Trackless trams the future?
Peter Newman writes:
I began my life as an activist academic in 1979 when the Western Australian government closed the Fremantle railway, saying buses would be better. Patronage immediately fell by 30% and I ran a four-year campaign to save the railway. We won. I have been writing books and running campaigns ever since on why trains and trams are better than buses. But I have changed my mind. The technology has changed, and I think it will end the need for new light rail.
So a light rail champion says it is a technology of the past, not the future.
“Trackless trams” are based on technology created in Europe and Chinaby taking innovations from high-speed rail and putting them in a bus.
I went to China to check out the CRRC trackless tram (they call it autonomous rail transit, or ART). I came back convinced it’s a transformative transit technology. …
Trackless trams are neither a tram nor a bus, though they have rubber wheels and run on streets. The high-speed rail innovations have transformed a bus into something with all the best features of light rail and none of its worst features.
Sounds great.
It replaces the noise and emissions of buses with electric traction from batteries recharged at stations in 30 seconds or at the end of the line in 10 minutes. That could just be an electric bus, but the ART is much more than that. It has all the speed (70kph), capacity and ride quality of light rail with its autonomous optical guidance system, train-like bogies with double axles and special hydraulics and tyres. …
Similar disruption has happened in the Gold Coast, Canberra and elsewhere, but ultimately light rail systems have been highly successful in attracting patronage and land development.

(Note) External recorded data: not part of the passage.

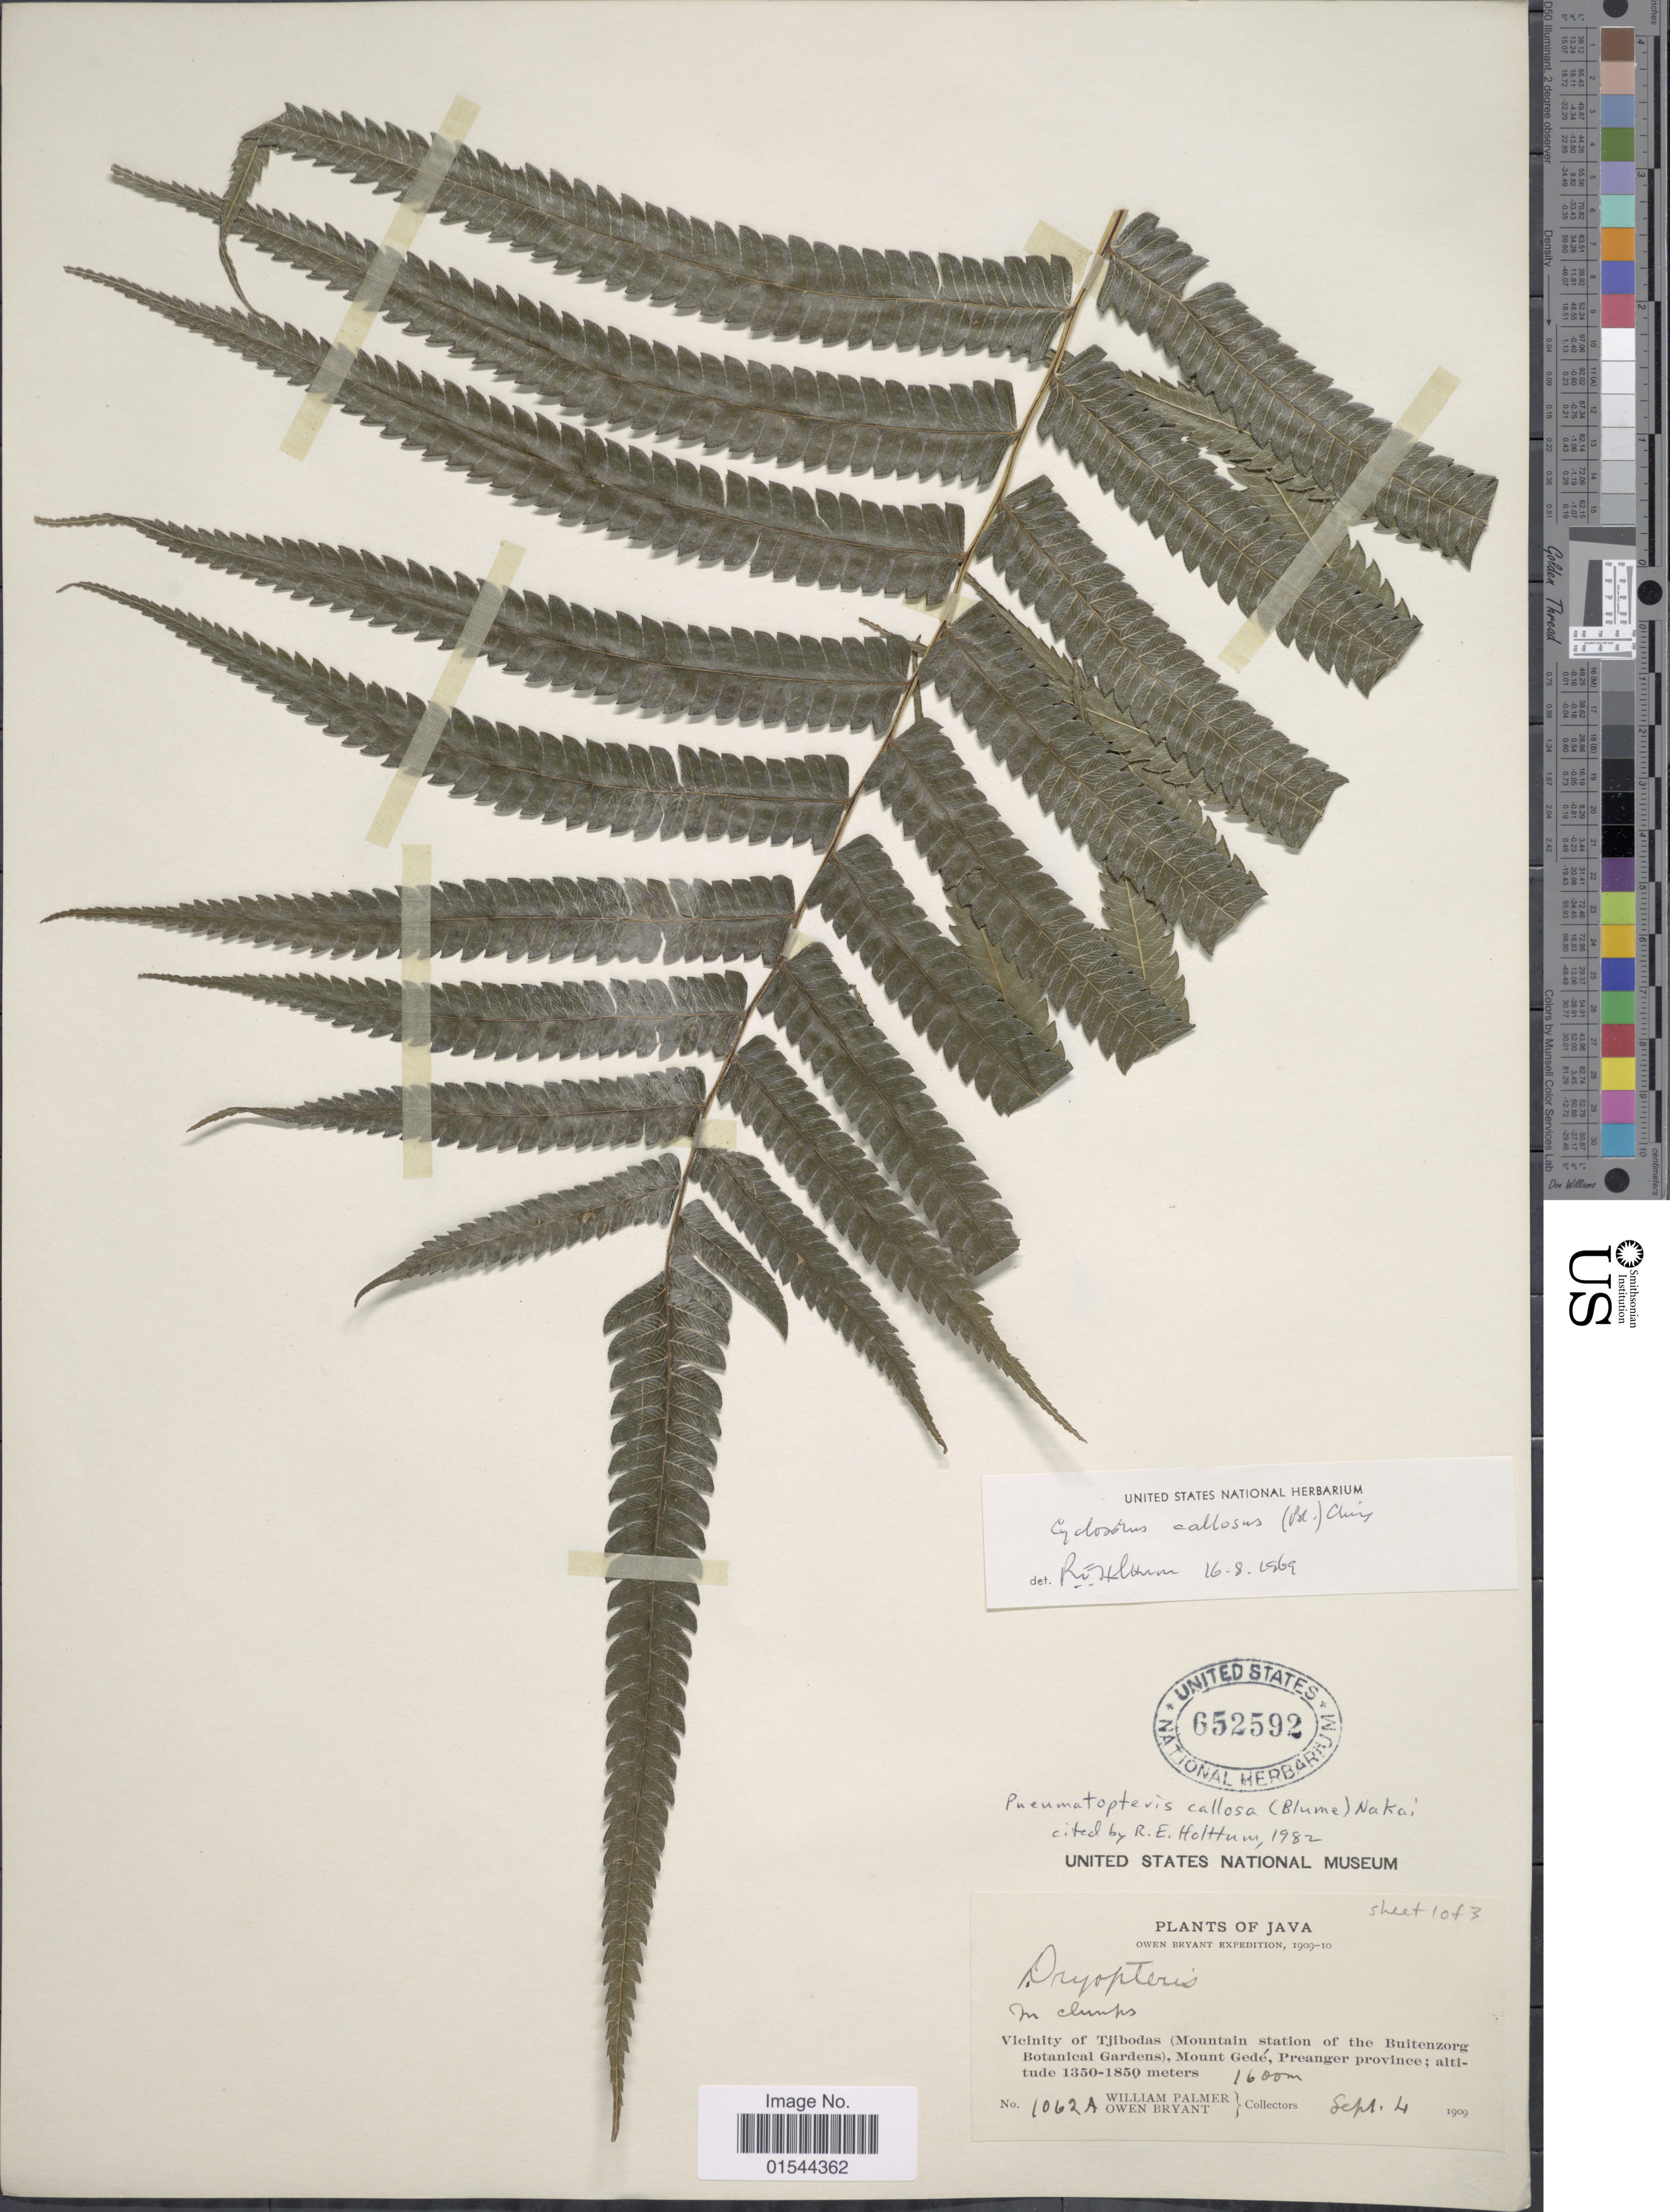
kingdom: Plantae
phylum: Tracheophyta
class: Polypodiopsida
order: Polypodiales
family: Thelypteridaceae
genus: Pneumatopteris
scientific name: Pneumatopteris callosa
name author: (Blume) Nakai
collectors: W. Palmer & O. Bryant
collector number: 1062A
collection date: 1909-09-04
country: Indonesia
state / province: Java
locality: Vicinity of Tjibodas (Mountain station of the Buitenzorg Botanical Gardens), Mount Gede, Preanger province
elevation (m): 1600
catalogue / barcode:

This will happen in Sydney too when the project is complete.
However, the cost has been far beyond original expectations. Sydney is costing over $120 million per kilometre. The Gold Coast was similar. Canberra and Newcastle are over $80 million per kilometre, as was the cancelled light rail in Perth.
The trackless tram costs around $6-$8 million per kilometre. And it can be put into a road system over a weekend.
So 10% of the cost and can be installed in a weekend!